A decoupled scheme to solve the mass and momentum conservation equations of the improved Darcy-Brinkman-Forchheimer framework in matrix acidization

Matrix acidization simulation is a challenging task in the study of flows in porous media due to the changing porosity in the procedure. The improved Darcy-Brinkman-Forchheimer framework is one model to do this simulation. In this framework, the mass and momentum conservation equations are discretized to form a pressure-velocity linear system. However, the coefficient matrix of the linear system has a large condition number, and solving the linear system belongs to the saddle point problem. As a result of that, convergence is hard to achieve when solving it with iterative solvers.

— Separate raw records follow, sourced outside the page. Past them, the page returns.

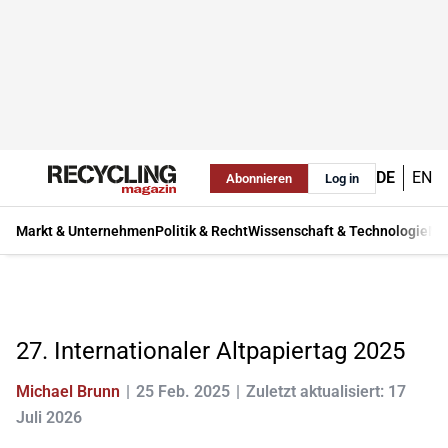
DE
EN
Abonnieren
Log in
Markt & Unternehmen
Politik & Recht
Wissenschaft & Technologie
Ma
27. Internationaler Altpapiertag 2025
Michael Brunn
25 Feb. 2025
Zuletzt aktualisiert: 17
Juli 2026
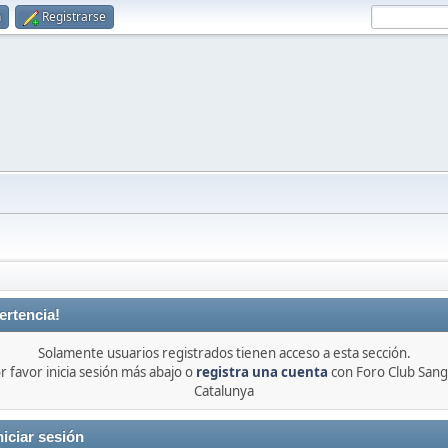
n
Registrarse
ertencia!
Solamente usuarios registrados tienen acceso a esta sección.
r favor inicia sesión más abajo o
registra una cuenta
con Foro Club Sang
Catalunya
niciar sesión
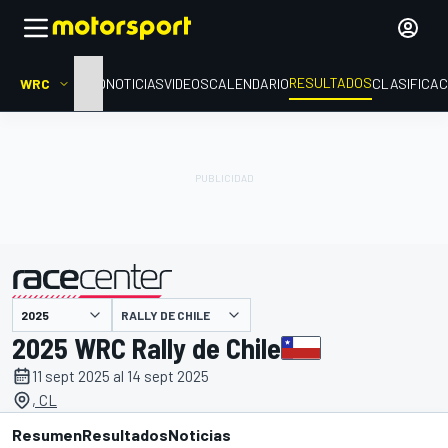
RESULTADOS
WRC
INICIO
NOTICIAS
VIDEOS
CALENDARIO
CLASIFICAC
RALLY DE CHILE
presentado por
2025 WRC Rally de Chile
11 sept 2025 al 14 sept 2025
, CL
Resumen
Resultados
Noticias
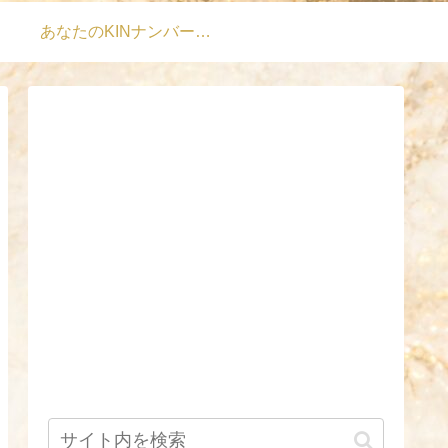
あなたのKINナンバーは？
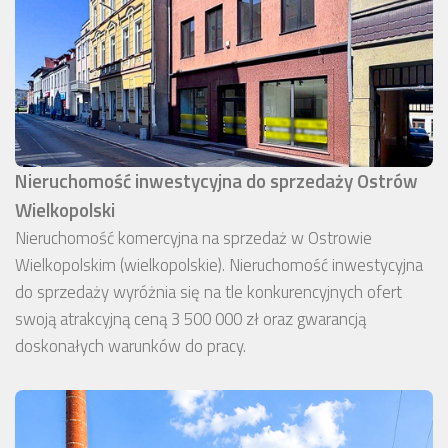
Nieruchomość inwestycyjna do sprzedaży Ostrów
Wielkopolski
Nieruchomość komercyjna na sprzedaż w Ostrowie
Wielkopolskim (wielkopolskie). Nieruchomość inwestycyjna
do sprzedaży wyróżnia się na tle konkurencyjnych ofert
swoją atrakcyjną ceną 3 500 000 zł oraz gwarancją
doskonałych warunków do pracy.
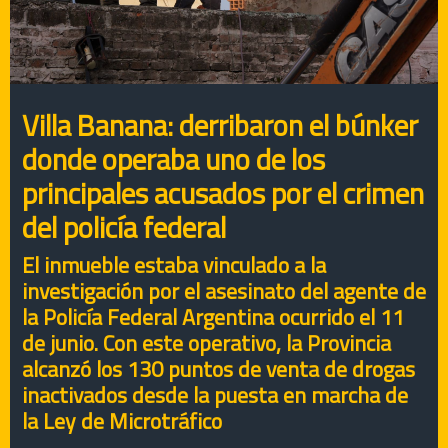
Villa Banana: derribaron el búnker
donde operaba uno de los
principales acusados por el crimen
del policía federal
El inmueble estaba vinculado a la
investigación por el asesinato del agente de
la Policía Federal Argentina ocurrido el 11
de junio. Con este operativo, la Provincia
alcanzó los 130 puntos de venta de drogas
inactivados desde la puesta en marcha de
la Ley de Microtráfico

It is well known that the scale of the linear systems in matrix acidization simulation is large, and therefore, the usage of iterative solvers is required. Thus, a decoupled scheme is proposed in this work to decouple the pressure-velocity linear system into two independent linear systems: one is to solve for pressure, and the other one is to solve for velocity. It is emphasized that both of the linear systems are discretized from the elliptical partial differential equations, which guarantees fast convergence can be achieved by iterative solvers. A numerical experiment is carried out to demonstrate the correctness of the decoupled scheme and its higher computing efficiency. After that, the decoupled scheme is applied in investigating the factors that cannot change the optimal injected velocity and the dissolution pattern in matrix acidization.